Der Gewerbeertrag nach Hinzurechnung der Finanzierungsaufwendungen beträgt 1.000.000 € + 662.500 € = 1.662.500 €.

Hinweis

Die amtlichen Gewerbesteuervordrucke (GewSt1A20) sehen ausdrücklich die Eintragung des vollen Betrags jedes einzelnen Tatbestands (Buchst. a bis f) vor Anwendung der Faktoren und des Freibetrags vor. D. h., dass hier die Beträge aus der linken Spalte in dem jeweils zugehörigen Feld des Vordrucks einzutragen sind. Das Finanzamt rechnet die einzelnen Summen sowie die Gesamtsumme von Amts wegen aus.

6Freibetrag von 200.000 €

Der Freibetrag nach § 8 Nr. 1 GewStG wird betriebsbezogen gewährt. Er steht jedem gewerbesteuerpflichtigen Betrieb (Einzelunternehmen, Personengesellschaft oder Kapitalgesellschaft) einmal im Erhebungszeitraum zu. Wechselt innerhalb eines Erhebungszeitraums die Steuerschuldnerschaft zwischen Einzelunternehmen und Personengesellschaft (z. B. durch Einbringung des Einzelunternehmens in eine neu gegründete Personengesellschaft) oder umgekehrt, ist der Freibetrag von 200.000 € jedem der Steuerschuldner zeitanteilig entsprechend der Dauer seiner persönlichen Steuerpflicht zu gewähren (R 8.1 (6) GewStR 2009). Bis zum Erhebungszeitraum 2019 galt ein Freibetrag von 100.000 €; ab 2020 wurde coronabedingt ein verdoppelter Mittelstandsfreibetrag eingeführt. Dies sollte dazu führen, dass viele kleinere Unternehmen gar nicht in die Hinzurechnung nach § 8 Nr.1 GewStG kommen.
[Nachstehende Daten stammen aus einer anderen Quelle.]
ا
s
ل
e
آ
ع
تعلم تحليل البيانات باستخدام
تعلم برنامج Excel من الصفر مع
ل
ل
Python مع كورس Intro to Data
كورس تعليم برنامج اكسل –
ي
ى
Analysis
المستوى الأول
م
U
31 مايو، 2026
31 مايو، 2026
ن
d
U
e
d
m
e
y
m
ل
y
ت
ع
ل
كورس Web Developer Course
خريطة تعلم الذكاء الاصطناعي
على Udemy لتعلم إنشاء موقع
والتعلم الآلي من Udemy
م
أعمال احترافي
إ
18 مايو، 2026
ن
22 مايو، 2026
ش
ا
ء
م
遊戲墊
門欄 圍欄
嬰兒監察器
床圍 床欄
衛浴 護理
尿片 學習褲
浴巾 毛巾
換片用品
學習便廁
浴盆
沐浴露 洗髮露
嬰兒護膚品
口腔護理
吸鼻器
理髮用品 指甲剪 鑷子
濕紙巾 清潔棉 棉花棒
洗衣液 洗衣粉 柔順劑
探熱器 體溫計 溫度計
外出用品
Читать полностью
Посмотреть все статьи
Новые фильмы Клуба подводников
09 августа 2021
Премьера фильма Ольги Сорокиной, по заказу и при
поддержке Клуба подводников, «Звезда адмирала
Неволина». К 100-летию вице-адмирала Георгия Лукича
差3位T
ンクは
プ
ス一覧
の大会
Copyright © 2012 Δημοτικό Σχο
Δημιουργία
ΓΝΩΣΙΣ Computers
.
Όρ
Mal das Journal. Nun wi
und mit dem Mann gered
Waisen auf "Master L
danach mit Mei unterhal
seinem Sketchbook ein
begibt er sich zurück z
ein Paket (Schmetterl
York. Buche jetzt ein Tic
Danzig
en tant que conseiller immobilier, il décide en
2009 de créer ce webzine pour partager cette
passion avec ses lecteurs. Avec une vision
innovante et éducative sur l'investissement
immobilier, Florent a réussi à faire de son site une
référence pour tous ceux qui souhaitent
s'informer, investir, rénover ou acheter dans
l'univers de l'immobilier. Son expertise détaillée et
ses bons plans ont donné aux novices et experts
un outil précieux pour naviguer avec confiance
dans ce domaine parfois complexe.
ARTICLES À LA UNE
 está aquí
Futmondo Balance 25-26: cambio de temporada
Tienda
7In Fällen der gewerbesteuerlichen Organschaft (§ 2 Abs. 2 Satz 2 GewStG) steht der Freibetrag jedem Unternehmen im Organkreis in voller Höhe zu, da auch auf Ebene der Organgesellschaft der Gewerbeertrag separat unter Berücksichtigung u. a. von Hinzurechnungen zu ermitteln ist.

8Bei einem abgekürzten Erhebungszeitraum (etwa aufgrund einer Betriebsaufgabe im laufenden Jahr) erfolgt keine zeitanteilige Kürzung des Freibetrages. Soweit in einem Erhebungszeitraum ausnahmsweise zwei Wirtschaftsjahre enden (etwa aufgrund einer Umstellung des Wirtschaftsjahres), ist der Freibetrag für jedes Wirtschaftsjahr und damit zweimal zu berücksichtigen.